When you have modified the code, you need to rerun the script. That will create the classes again and re-register the PCells and the Library with the new implementation. PCells already living in the layout will be migrated to the new implementation by mapping their parameters by their symbolic names.
The PCell code can be debugged with KLayout's built-in Ruby debugger. If the macro development IDE window is open, just load the PCell code and set a breakpoint. When KLayout calls the PCell implementation, the breakpoint will be triggered. Local variables can be inspected and modified in the console for example. Single-stepping is supported as well. If the execution is stopped, KLayout will finish the operation with some error message.
It is also possible to print output to the console if the macro development IDE is open. Just use the methods of stdout that Ruby offers or simply "puts".

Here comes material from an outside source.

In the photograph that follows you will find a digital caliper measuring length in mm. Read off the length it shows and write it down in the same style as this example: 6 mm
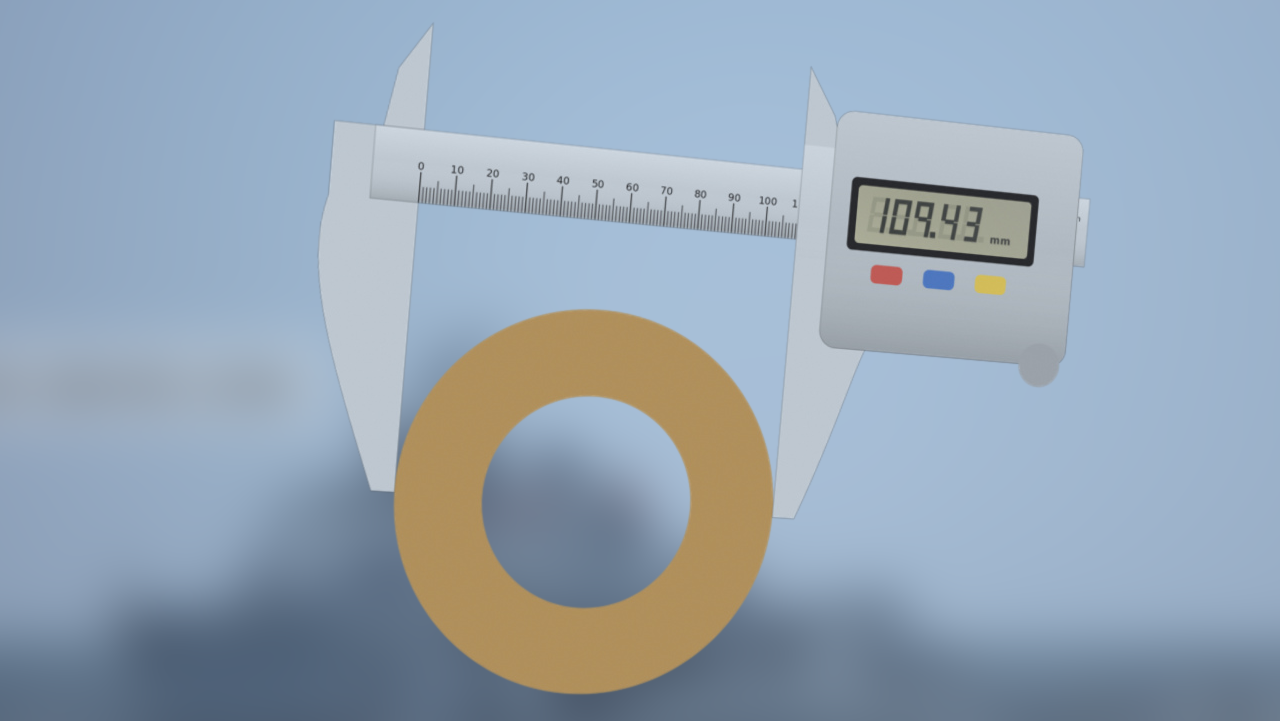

Please note that while the macro development IDE is opened, macro execution is considerably slower than usually, because the IDE will plug itself into the Ruby interpreter and trace the execution. When the IDE window is closed, Ruby runs at full speed. While in a breakpoint, KLayout's main window is only half alive. Only the IDE is active and the main window will not even repaint correctly. This prevents possible interactions with the executed code.